2. UPDATED section 4.3 (Grok): 'Grok via xAI (Native REST API)' — was
'OpenAI-Compatible'. Now specifies two native endpoints
(/v1/chat/completions and /v1/responses), the native features that
matter, the updated capability registry (caching=true for Grok
via prompt_cache_key), and a 'Phase 3 placeholder behavior' note
that this track's Phase 3 ships the OpenAI-compatible Grok as a
placeholder. The native refactor is deferred to follow-up B.

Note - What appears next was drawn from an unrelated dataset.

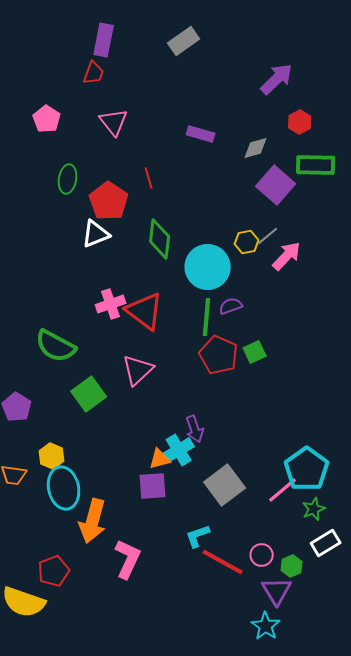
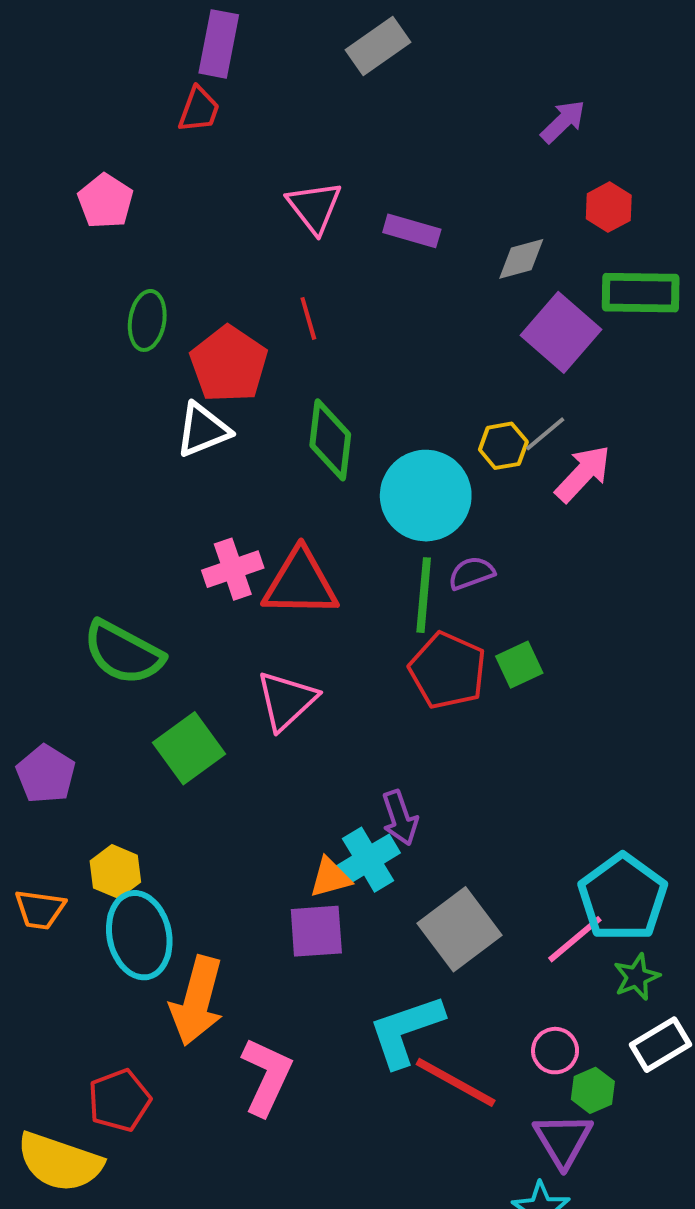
purple arrow: (277, 79) -> (563, 122), size x0.7
pink triangle: (114, 122) -> (314, 207), moved
red triangle: (145, 311) -> (300, 583), turned -36
cyan L-shape: (198, 536) -> (406, 1031), size x1.6
pink circle: (262, 555) -> (555, 1051), moved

3. UPDATED section 13.1: added follow-up track B 'Native Vendor APIs
(post-OpenAI-compatible-placeholder)' which documents:
- Grok → xAI native REST
- Llama (Ollama) → native /api/chat
- Llama (Meta Llama API) → new 4th backend (deferred pending
verification of Meta's API spec; llama.developer.meta.com/docs/overview
returned 400 on fetch this session)
- Capability matrix expansion (web_search, x_search, code_execution,
file_search, mcp_support, reasoning_effort, structured_output)
- Test rewrites (mock requests.post instead of chat.completions.create)
This is a docs-only commit; no code changes. The Phase 3 Green work
continues with the OpenAI-compatible approach as planned in the
existing Red tests (t3.3 Grok + t3.14 Llama), and the follow-up track
B handles the native refactor when prioritized.